Cluster configuration

This page describes when to use static Dataproc clusters in Cloud Data Fusion, compatible versions, and the recommended cluster configurations.

When to reuse clusters

Starting in Cloud Data Fusion 6.5.0, you can reuse Dataproc clusters between runs to improve processing time. You reuse clusters to decrease the time it takes to start jobs when you have multiple jobs happening one after another. For more information, see Reusing Dataproc clusters.

When to use static clusters

Recommended: Try to reuse clusters to improve your startup time before you try to use static clusters.

By default, Cloud Data Fusion creates ephemeral clusters for each pipeline. It creates a cluster at the beginning of the pipeline run, and then deletes it after the pipeline run completes.

In the following scenarios, do not use the default. Instead, use a static cluster:

  • When the time it takes to create a new cluster for every pipeline is prohibitive for your use case.

  • When your organization requires cluster creation to be managed centrally. For example, when you want to enforce certain policies for all Dataproc clusters.

To use a static cluster, you must set the following property on the Dataproc cluster:

dataproc:dataproc.conscrypt.provider.enable=false

For more information, see Running a pipeline against an existing Dataproc cluster.

When to use autoscaling

Recommended: Use the predefined Cloud Data Fusion autoscaling or your own autoscaling policy to automate cluster resource management for processing in batch pipelines.

Autoscaling is not recommended for scaling down. For information about reducing costs during periods of low activity, see the following documents:

If you use the default compute profile to execute a large pipeline, the pipeline might not run with optimal performance. It's also useful when you're unsure about the proper cluster size requirements for your pipeline.

In Cloud Data Fusion version 6.6 and later, you can use the predefined autoscaling of Cloud Data Fusion to automate cluster resource management. The out-of-the-box autoscaling compute profile might be sufficient for your pipelines, but if you need more control, you can define your own autoscaling policy.

In any supported version, you can create your own autoscaling policy to set the maximum number of workers. Starting in Cloud Data Fusion version 6.10.0, instances use the autoscaling Dataproc profile by default for ephemeral clusters. For more information on creating an autoscaling policy, see Autoscaling clusters.

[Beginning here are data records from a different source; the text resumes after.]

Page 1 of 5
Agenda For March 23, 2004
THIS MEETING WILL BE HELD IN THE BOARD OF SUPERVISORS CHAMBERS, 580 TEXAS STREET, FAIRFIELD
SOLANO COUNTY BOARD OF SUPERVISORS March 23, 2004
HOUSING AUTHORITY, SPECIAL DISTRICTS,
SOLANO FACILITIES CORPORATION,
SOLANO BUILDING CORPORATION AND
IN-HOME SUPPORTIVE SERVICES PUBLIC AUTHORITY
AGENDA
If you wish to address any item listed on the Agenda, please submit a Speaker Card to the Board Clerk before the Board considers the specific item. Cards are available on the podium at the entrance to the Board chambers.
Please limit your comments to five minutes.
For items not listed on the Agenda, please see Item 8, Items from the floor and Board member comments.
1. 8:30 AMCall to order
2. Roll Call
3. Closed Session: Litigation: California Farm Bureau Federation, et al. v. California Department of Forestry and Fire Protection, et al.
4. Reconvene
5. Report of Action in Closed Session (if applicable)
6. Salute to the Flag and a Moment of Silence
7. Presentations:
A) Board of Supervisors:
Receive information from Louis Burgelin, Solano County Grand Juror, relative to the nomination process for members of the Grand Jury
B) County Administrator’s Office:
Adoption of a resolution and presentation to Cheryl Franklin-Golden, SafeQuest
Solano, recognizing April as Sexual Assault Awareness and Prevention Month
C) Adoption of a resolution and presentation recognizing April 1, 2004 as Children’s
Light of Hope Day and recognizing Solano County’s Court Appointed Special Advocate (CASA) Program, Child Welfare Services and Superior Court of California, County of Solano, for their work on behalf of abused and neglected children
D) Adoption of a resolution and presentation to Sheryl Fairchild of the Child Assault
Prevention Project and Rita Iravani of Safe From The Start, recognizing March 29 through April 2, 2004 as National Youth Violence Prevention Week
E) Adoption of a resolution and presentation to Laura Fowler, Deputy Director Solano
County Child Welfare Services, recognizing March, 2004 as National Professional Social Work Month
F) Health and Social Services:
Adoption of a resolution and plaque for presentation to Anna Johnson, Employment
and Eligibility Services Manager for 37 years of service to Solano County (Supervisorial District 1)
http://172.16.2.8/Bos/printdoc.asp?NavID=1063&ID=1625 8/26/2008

Use predefined autoscaling in Cloud Data Fusion

You can use predefined autoscaling for increasing worker nodes according to the workload of your pipeline in versions 6.6 and later. Predefined autoscaling is only available for batch pipelines.

Option 1: Use the autoscaling profile of Cloud Data Fusion

In Cloud Data Fusion instances running in version 6.6.0 and later, your instance comes with a profile called Autoscaling Dataproc, which is an out-of-the-box Dataproc profile where predefined autoscaling is already enabled. It's similar to the pre-created profile in option 3, except, in 6.6.0 and instances upgraded from 6.6.0, the worker machine type is n2.

  1. In the Google Cloud console, go to the Cloud Data Fusion Instances page.
  2. Click View Instance to open an instance in the Cloud Data Fusion web interface.
  3. Go to the deployed pipeline page by clicking List > Deployed.
  4. Click Configure > Compute.
  5. Select the profile named Autoscaling Dataproc.

Option 2: Enable a predefined autoscaling policy by customizing a profile

To enable predefined autoscaling on the default profile, follow these steps:

  1. In the Google Cloud console, go to the Cloud Data Fusion Instances page.
  2. Click View Instance to open an instance in the Cloud Data Fusion web interface.
  3. Go to the deployed pipeline page by clicking List > Deployed.
  4. Click Configure.
  5. Click Customize on the profile of your choice.
  6. Expand the Number of cluster workers section.
  7. Click the Use predefined Autoscaling toggle.
  8. Click Done and Save.

When your pipeline runs the next time, the Dataproc job will use the predefined autoscaling policy from Cloud Data Fusion.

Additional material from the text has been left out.